Now I worship none above you; for your grace alone I thirst,
knowing well that if I love you, You, O Father loved me first." (CW 380:2)

We once were Spiritually blind but now because of the Spirit's love and revelation, we see. We once were Spiritually deaf, but now because of the Spirit's love and revelation, we now are able to hear and receive the wonderful message of the Gospel. We once were Spiritually dumb, but now because of the Spirit's love and revelation, our minds have been renewed and we now know what God has prepared for us who love Him. Through faith we arrive at the point where we can't help but say, "I just can't imagine life without Him!"

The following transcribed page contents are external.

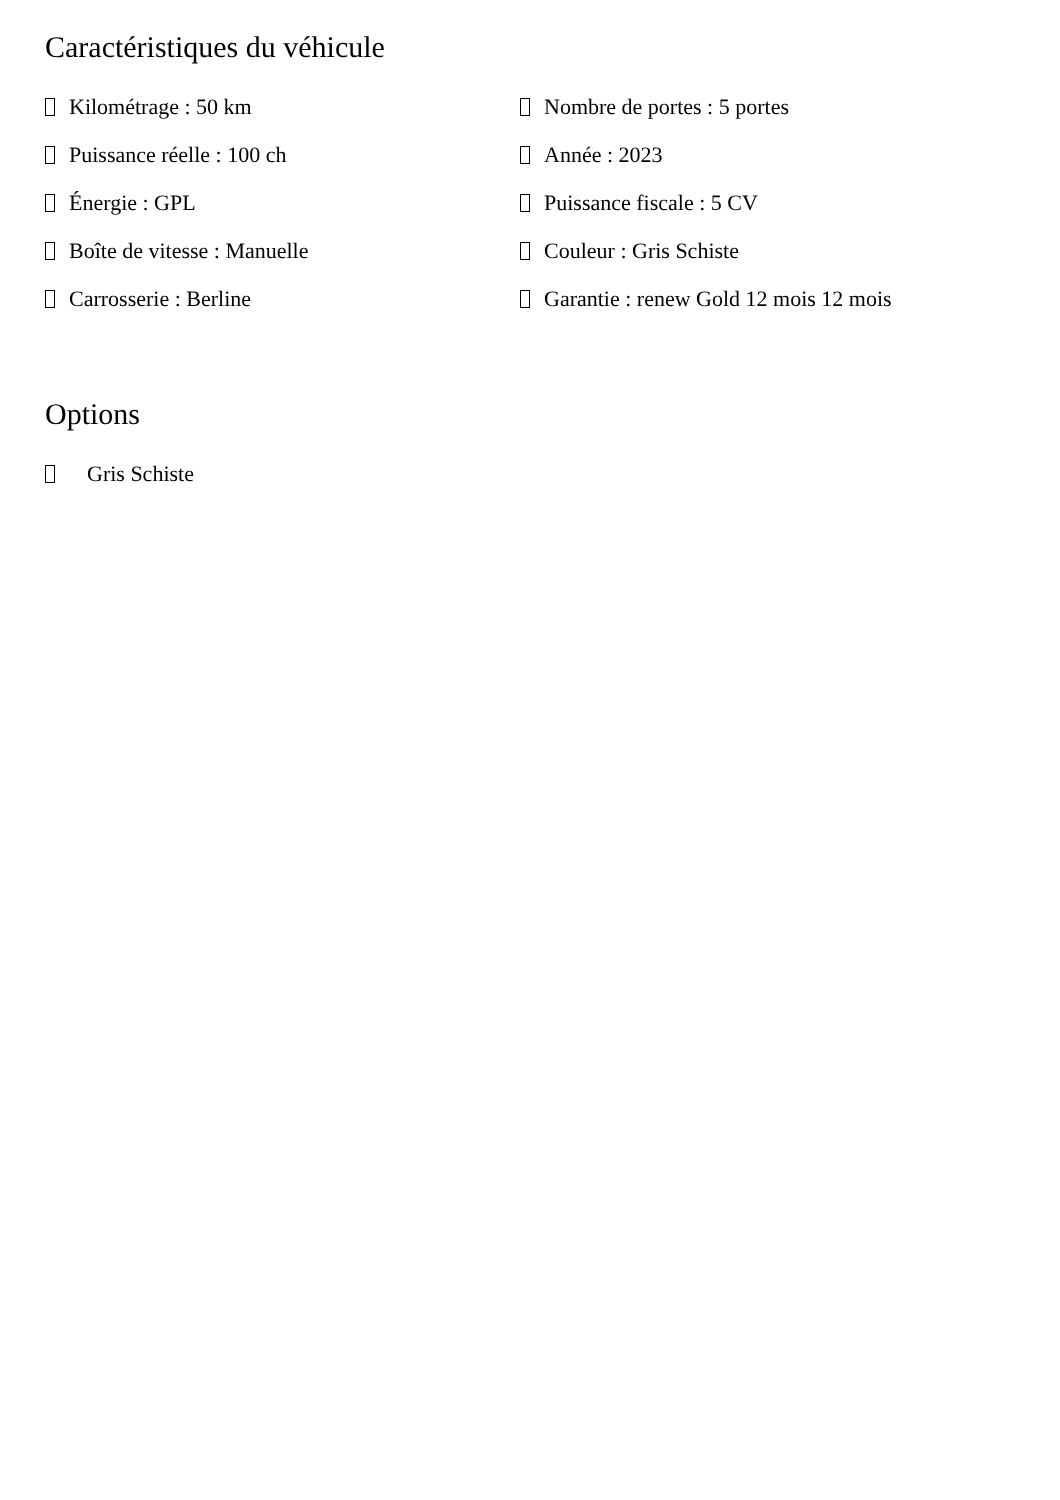Caractéristiques du véhicule
Kilométrage : 50 km
Nombre de portes : 5 portes
Puissance réelle : 100 ch
Année : 2023
Énergie : GPL
Puissance fiscale : 5 CV
Boîte de vitesse : Manuelle
Couleur : Gris Schiste
Carrosserie : Berline
Garantie : renew Gold 12 mois 12 mois
Options
Gris Schiste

And about others who are still Spiritually blind, deaf and dumb, we might wonder and we might say, "I just can't imagine how they're going through life without Him." "I just can't imagine living without knowing the cure for the terminal illness of sin." "I just can't imagine life without true comfort". "I just can't imagine life without true hope." God wants everyone to have the unimaginable knowledge of what is true - the knowledge of truth. "God our Savior wants all men to be saved and to come to a knowledge of the truth." (1 Timothy 2:4) We might be tempted to ask ourselves, "if God wants all men to be saved, then why doesn't he just put the Spirit in the drinking water, or put the Spirit in the air that we all breathe, so that all men will come to the knowledge and be saved?" If we find ourselves asking this question, let's remember what the Spirit through the prophet Isaiah has revealed to us about our ideas as compared to God's ideas: “For my thoughts are not your thoughts, neither are your ways my ways,” declares the LORD. “As the heavens are higher than the earth, so are my ways higher than your ways and my thoughts than your thoughts." (Isaiah 55:8-9) All we can know is what the Spirit has revealed to us, and what has been revealed is that there is a gap between humans who don't yet know God's love, and the saving effect of the love and mercy and grace that God has for them. What we also know is that we, who have come to the knowledge of the truth, are to be the gap fillers who bridge that gap - as we direct the lost to the Word and the Spirit, who works through the Word, to reveal what God has in store for those who love Him. Let's be the bridges. And then let's pray like the Apostle Paul, "that the God of our Lord Jesus Christ, the glorious Father, may give [them] the Spirit of wisdom and revelation, so that [they] may know him better." (Ephesians 1:17)

Before the Spirit opens our eyes and ears and minds, we literally can't imagine what God has in store for us. But praise be to God that He has revealed it to us by His Spirit! And now we just can't imagine what life would be without Him! And we also just can't imagine what life is like for those who are without Him. And so out of love for others, and motivated by and patterned in the love He had for us, we tell others who still just can't imagine. We direct them to the Word and to the Spirit who works through the Word. We act as the bridge over the gap between the unimaginable and the unbelievably amazing, which God has prepared for those who love Him!